## [WHAT THIS TASK INVOLVES]
Copy out each line below in which the word "Tell" appears.

+ + + +

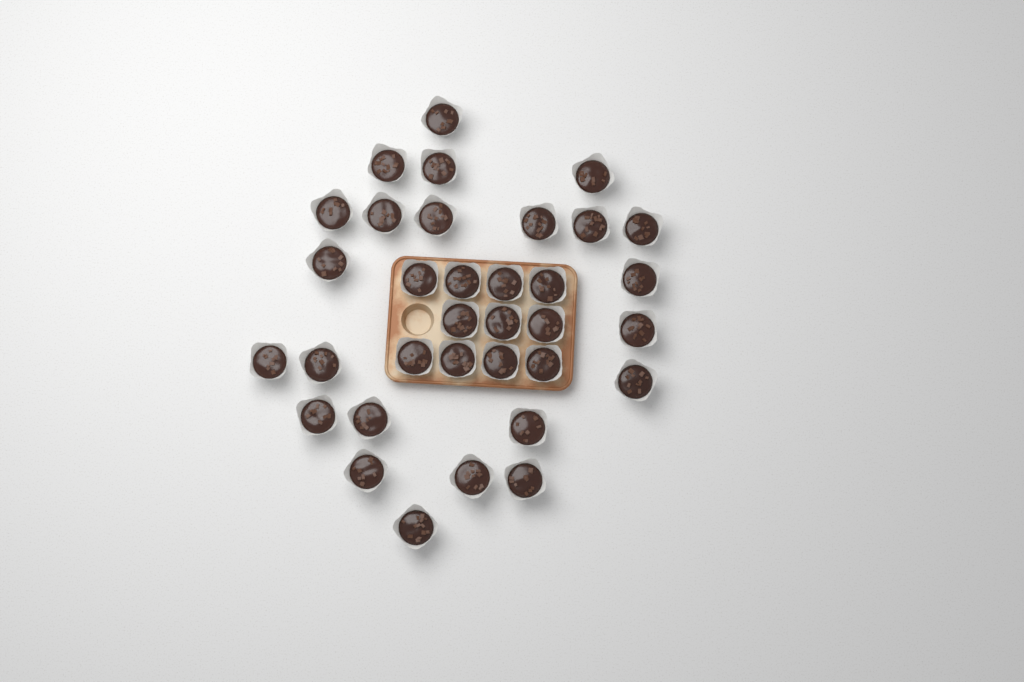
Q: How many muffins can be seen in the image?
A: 34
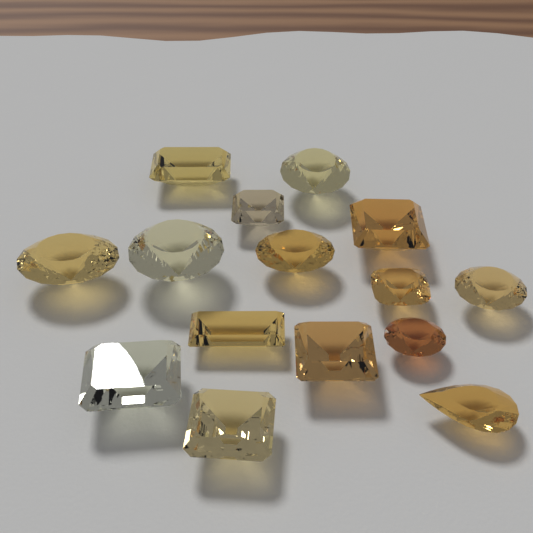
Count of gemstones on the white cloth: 15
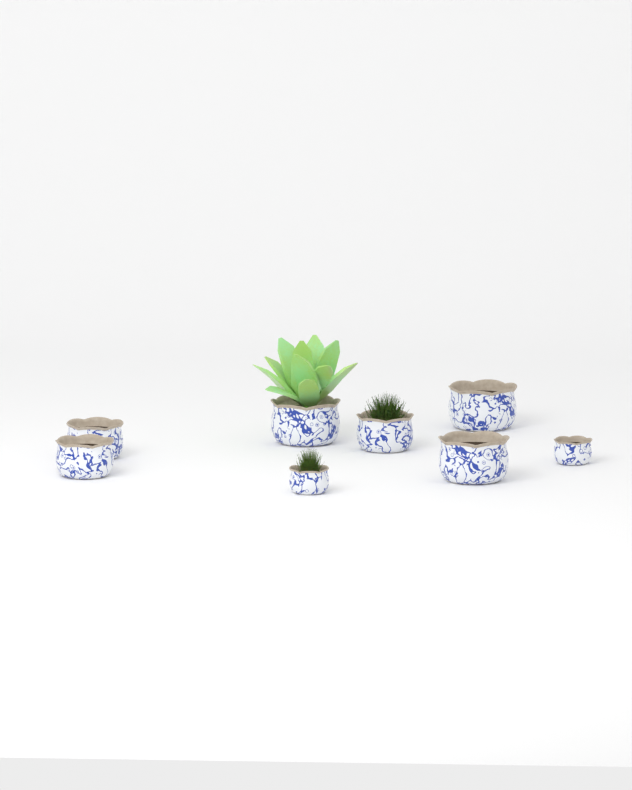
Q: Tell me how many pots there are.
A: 8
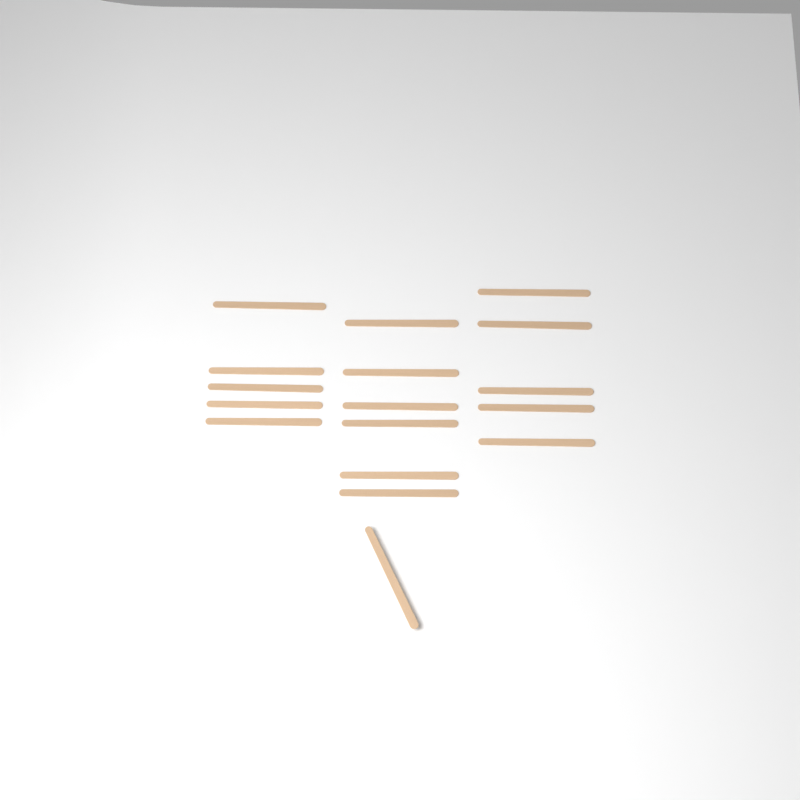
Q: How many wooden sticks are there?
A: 17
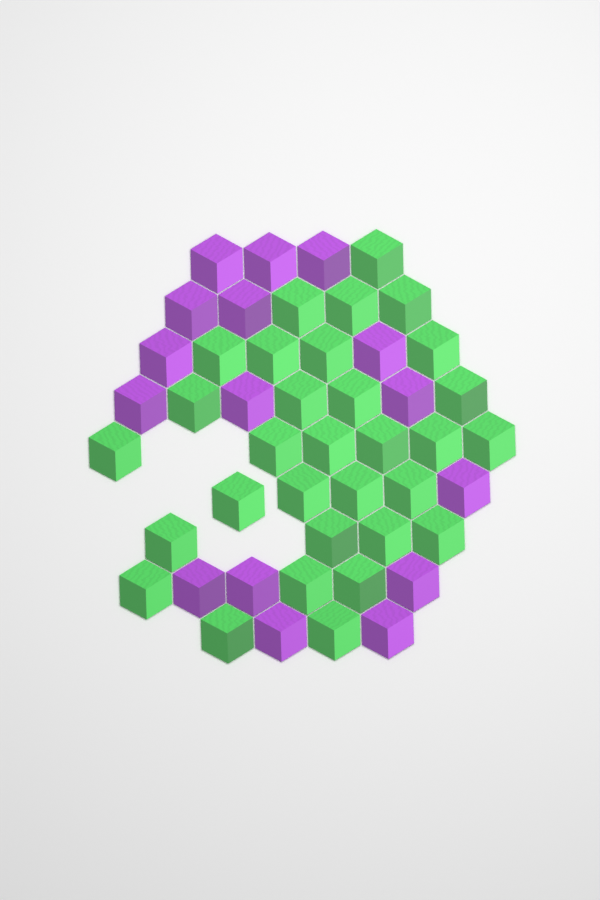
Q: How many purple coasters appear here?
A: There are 16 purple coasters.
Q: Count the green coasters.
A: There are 31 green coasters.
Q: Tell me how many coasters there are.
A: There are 47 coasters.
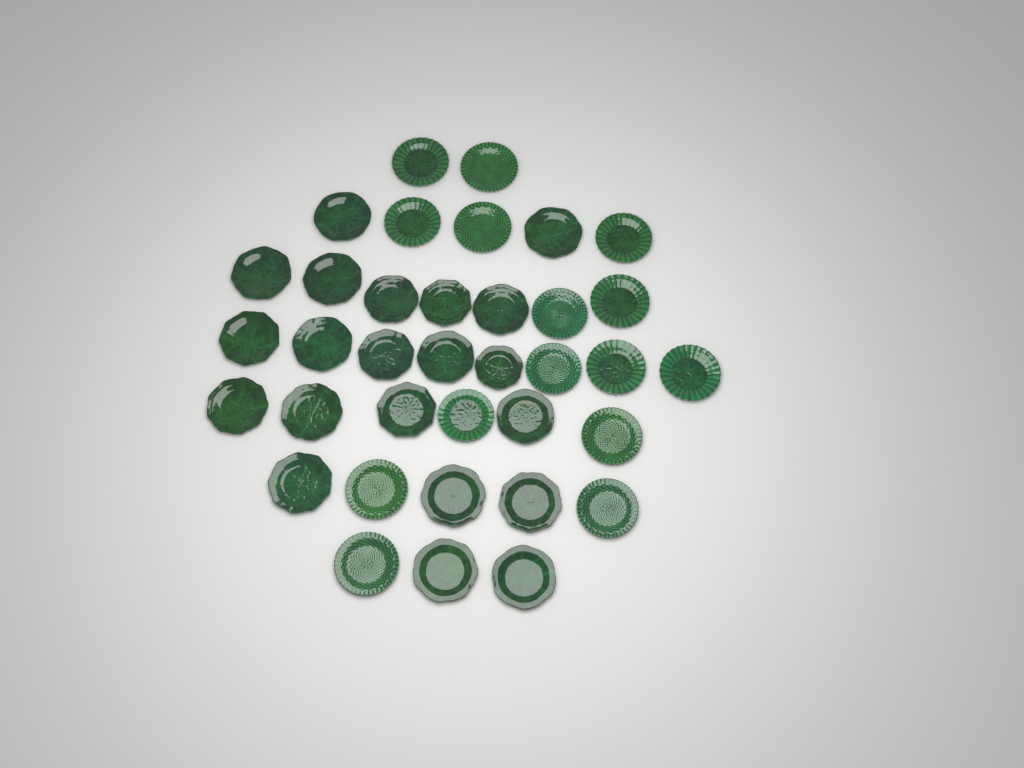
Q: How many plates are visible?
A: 36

+ + + +

## [FINAL RESULT]
Q: Tell me how many pots there are.
Q: Tell me how many coasters there are.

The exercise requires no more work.